> Work request
For each statement, say yes or no according to the patent text on cloud-linked devices, and quote the words from that text that settle it: (a) The cloud system converts standard messages into device-native messages and also converts device-native messages into standard messages. (b) In the embodiment shown in FIG. 4B, AllJoyn serves as the tunneling protocol. (c) A non-transitory device stops being tangible once its physical state changes.

> Provided passage
Preferably, the connectivity board is configured to: receive, from a device main control unit the device-native message; transmit the device-native message to the cloud service; receive from the cloud service the standard message; and send the standard message to the endpoint.
There is also disclosed a system for implementing a cloud service for enabling communication between an Internet-enabled device with an endpoint in a LAN environment, wherein the Internet-enabled device supports device-native messages and the endpoint supports standard messages, characterized in that the cloud system is configured to translate the standard messages into device-native messages and the device-native messages to the standard messages.
Preferably, the system comprises a protocol stack configured to translate the standard messages to abstract messages and vice versa; and an M2M parser configured to translate the device-native messages to the abstract messages and vice versa.
There is also described a communication system comprising at least one Internet-enabled device as described above connected via a tunnel with a system for implementing a cloud service as described above.

BRIEF DESCRIPTION OF THE DRAWINGS

The system and method are presented by means of example embodiments shown in a drawing, in which:

FIG. 1 presents a diagram of a system for implementing logical endpoints in Internet-enabled devices;

FIG. 2 presents a diagram of a method for implementing logical endpoints in Internet-enabled devices;

FIGS. 3A, 3B and 3C present respectively flowcharts of implementation of appliance proxy functionality, cloud proxy functionality and virtualized protocol stack functionality;

FIG. 4A presents messaging protocols used in a general case;

FIG. 4B presents an example of a specific embodiment wherein the standard protocol is AllJoyn and the tunneling protocol is MQTT (Message Queuing Telemetry Transport);

FIG. 5A presents a situation wherein without the method as described herein, devices in two different locations cannot interoperate if they are not on the same LAN (e.g. two different households);

FIG. 5B presents a situation wherein using the method as described herein, devices in two different locations can interoperate thanks to the bridging function provided by the cloud service;

FIG. 6 presents a diagram of a cloud system implementing the cloud 15 service.

NOTATION AND NOMENCLATURE

Some portions of the detailed description which follows are presented in terms of data processing procedures, steps or other symbolic representations of operations on data bits that can be performed on computer memory. Therefore, a computer executes such logical steps thus requiring physical manipulations of physical quantities.
Usually these quantities take the form of electrical or magnetic signals capable of being stored, transferred, combined, compared, and otherwise manipulated in a computer system. For reasons of common usage, these signals are referred to as bits, packets, messages, values, elements, symbols, characters, terms, numbers, or the like.
Additionally, all of these and similar terms are to be associated with the appropriate physical quantities and are merely convenient labels applied to these quantities. Terms such as “processing” or “creating” or “transferring” or “executing” or “determining” or “detecting” or “obtaining” or “selecting” or “calculating” or “generating” or the like, refer to the action and processes of a computer system that manipulates and transforms data represented as physical (electronic) quantities within the computer registers and memories into other data similarly represented as physical quantities within the memories or registers or other such information storage.
A computer-readable (storage) medium, such as referred to herein, typically may be non-transitory and/or comprise a non-transitory device. In this context, a non-transitory storage medium may include a device that may be tangible, meaning that the device has a concrete physical form, although the device may change its physical state. Thus, for example, non-transitory refers to a device remaining tangible despite a change in state.

> Data section
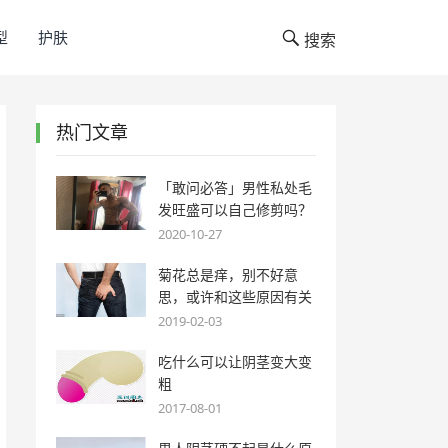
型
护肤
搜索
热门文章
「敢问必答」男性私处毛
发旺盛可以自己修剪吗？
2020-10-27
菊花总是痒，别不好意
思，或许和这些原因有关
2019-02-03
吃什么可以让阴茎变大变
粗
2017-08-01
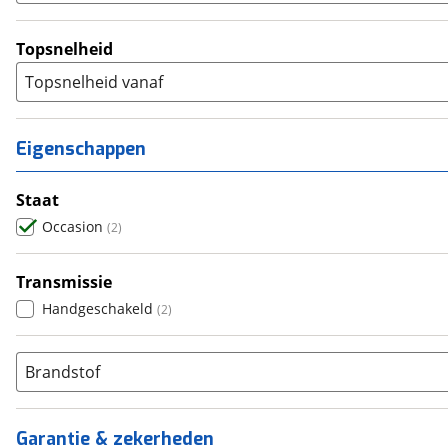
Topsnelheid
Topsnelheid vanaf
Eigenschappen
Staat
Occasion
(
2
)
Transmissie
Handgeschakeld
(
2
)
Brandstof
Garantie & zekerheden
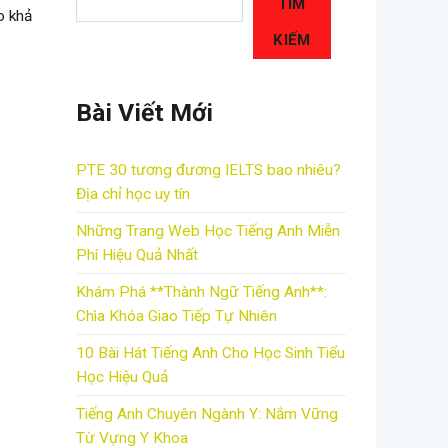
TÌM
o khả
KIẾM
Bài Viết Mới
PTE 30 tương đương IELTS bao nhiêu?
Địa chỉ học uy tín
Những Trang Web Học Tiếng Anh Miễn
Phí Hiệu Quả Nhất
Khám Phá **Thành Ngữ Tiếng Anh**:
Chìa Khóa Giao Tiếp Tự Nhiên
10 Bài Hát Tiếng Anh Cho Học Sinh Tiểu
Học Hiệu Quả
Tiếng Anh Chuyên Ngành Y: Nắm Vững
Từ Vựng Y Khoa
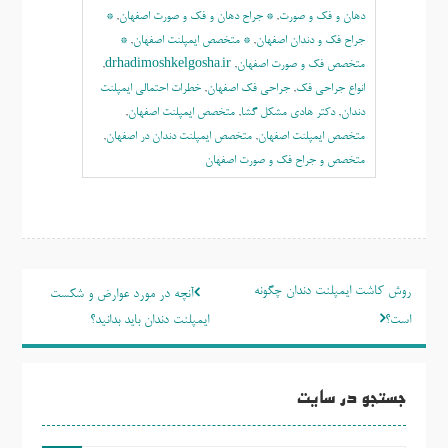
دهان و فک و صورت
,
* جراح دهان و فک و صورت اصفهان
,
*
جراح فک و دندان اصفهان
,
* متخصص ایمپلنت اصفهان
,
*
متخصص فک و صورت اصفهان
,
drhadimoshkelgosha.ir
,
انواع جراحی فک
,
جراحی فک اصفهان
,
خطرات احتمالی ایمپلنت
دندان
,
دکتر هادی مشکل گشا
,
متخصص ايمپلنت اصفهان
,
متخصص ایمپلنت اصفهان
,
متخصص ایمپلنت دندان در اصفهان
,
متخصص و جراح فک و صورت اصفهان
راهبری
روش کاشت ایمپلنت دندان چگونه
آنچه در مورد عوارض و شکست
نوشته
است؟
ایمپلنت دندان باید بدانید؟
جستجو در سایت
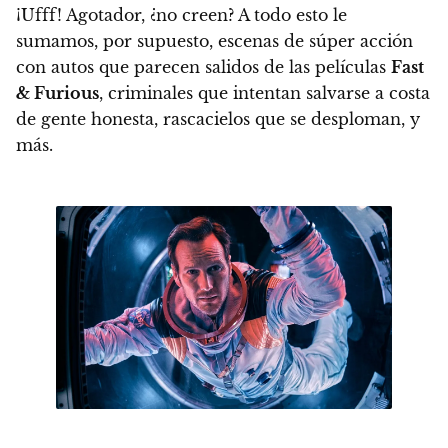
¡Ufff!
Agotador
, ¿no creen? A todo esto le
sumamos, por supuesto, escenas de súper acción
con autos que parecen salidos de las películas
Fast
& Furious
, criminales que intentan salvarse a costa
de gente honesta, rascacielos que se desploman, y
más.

> Solution to this task
(a) Yes: "the cloud system is configured to translate the standard messages into device-native messages and the device-native messages to the standard messages"
(b) No: "the standard protocol is AllJoyn and the tunneling protocol is MQTT (Message Queuing Telemetry Transport)"
(c) No: "non-transitory refers to a device remaining tangible despite a change in state"